Other important positions for activity and metabolism, as seen on the morphine molecule (Fig. 5.1), include the C-3 phenol group (the distance of this from the nitrogen affects activity) and the C-6 alcohol group. Potency may be increased by hydroxylation of the C-3 phenol; oxidation of C-6 (e.g. hydromorphone); double acetylation at C-3 and C-6 (e.g. diamorphine); hydroxylation of C-14 and reducing the double bond at C-7/8. Further additions at the C-3 OH group reduce activity. A short-chain alkyl substitution is found in mixed agonist-antagonists, hydroxylation or bromination of C-14 produces full antagonists and removal or substitution of the methyl group reduces agonist activity.
Pharmacokinetics and Physicochemical Properties
After prolonged infusion, significant sequestration in fat stores and other body tissues occurs for highly lipid-soluble opioids. This is reflected in the ‘context-sensitive t½’ i.e. the time taken for the plasma concentration to reduce by 50% after an infusion designed to maintain constant plasma concentrations has been stopped (see Chapter 1). The context-sensitive t½ is increased after prolonged infusion for most opioids apart from remifentanil. For example, the elimination t½ for fentanyl after bolus administration is 3–5 h, but increases to 7–12 h after prolonged infusion.

________________________________________

Task prompt> In the opioid pharmacology text, which opioid is the exception to the rule that context-sensitive t½ increases after prolonged infusion? The records bear no relation to the opioid pharmacology text.

________________________________________

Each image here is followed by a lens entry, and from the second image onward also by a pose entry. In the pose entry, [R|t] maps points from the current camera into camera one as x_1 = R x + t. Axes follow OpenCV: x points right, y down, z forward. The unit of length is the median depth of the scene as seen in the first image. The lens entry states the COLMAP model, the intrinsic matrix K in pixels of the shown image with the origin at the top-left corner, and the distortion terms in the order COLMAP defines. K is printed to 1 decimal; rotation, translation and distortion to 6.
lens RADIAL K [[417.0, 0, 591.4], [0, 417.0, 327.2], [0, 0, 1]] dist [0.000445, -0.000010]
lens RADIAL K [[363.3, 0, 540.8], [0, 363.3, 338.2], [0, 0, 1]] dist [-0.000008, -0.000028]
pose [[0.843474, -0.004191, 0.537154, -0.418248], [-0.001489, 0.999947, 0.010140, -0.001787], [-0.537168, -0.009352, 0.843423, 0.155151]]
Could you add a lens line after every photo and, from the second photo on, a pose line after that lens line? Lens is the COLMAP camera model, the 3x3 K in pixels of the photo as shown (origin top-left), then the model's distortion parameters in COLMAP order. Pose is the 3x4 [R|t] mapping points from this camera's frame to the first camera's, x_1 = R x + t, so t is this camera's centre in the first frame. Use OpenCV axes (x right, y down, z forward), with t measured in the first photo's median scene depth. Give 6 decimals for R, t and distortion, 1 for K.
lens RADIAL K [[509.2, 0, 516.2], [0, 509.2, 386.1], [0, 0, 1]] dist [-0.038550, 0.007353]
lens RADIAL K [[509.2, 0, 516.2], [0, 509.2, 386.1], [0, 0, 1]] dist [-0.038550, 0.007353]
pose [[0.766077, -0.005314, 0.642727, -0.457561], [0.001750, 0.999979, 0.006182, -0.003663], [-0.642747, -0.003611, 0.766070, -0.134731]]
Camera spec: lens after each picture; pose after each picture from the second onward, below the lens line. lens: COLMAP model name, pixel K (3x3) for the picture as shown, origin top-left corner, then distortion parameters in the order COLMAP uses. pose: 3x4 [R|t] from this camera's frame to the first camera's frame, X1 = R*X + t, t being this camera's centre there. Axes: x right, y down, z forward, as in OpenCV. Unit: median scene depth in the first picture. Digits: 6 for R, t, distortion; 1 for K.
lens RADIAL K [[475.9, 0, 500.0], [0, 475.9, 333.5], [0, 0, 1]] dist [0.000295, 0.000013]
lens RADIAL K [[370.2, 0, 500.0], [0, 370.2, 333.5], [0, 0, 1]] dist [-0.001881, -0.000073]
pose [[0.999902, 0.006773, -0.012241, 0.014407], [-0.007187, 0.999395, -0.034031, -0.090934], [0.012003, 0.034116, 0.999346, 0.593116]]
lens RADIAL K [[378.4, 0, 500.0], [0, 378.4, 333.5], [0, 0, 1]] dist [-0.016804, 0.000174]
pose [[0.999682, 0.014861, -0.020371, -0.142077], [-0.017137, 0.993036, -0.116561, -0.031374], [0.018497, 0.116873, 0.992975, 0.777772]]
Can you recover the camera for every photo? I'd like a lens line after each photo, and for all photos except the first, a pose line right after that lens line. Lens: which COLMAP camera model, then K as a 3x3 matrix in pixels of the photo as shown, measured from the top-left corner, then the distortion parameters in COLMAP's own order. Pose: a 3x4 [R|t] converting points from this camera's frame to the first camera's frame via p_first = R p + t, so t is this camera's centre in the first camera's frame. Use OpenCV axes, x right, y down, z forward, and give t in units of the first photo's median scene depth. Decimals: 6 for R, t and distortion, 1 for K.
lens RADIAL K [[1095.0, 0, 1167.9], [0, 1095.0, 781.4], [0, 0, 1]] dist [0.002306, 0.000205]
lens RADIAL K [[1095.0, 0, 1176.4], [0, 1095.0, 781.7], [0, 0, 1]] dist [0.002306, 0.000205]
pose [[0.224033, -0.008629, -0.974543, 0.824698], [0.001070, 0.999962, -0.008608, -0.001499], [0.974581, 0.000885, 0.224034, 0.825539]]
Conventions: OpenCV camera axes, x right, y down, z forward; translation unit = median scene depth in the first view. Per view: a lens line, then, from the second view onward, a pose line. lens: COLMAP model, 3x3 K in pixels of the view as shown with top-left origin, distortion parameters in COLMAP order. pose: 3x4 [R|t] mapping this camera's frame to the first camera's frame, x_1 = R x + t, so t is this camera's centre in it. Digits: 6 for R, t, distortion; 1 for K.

________________________________________

Answer for the task> Remifentanil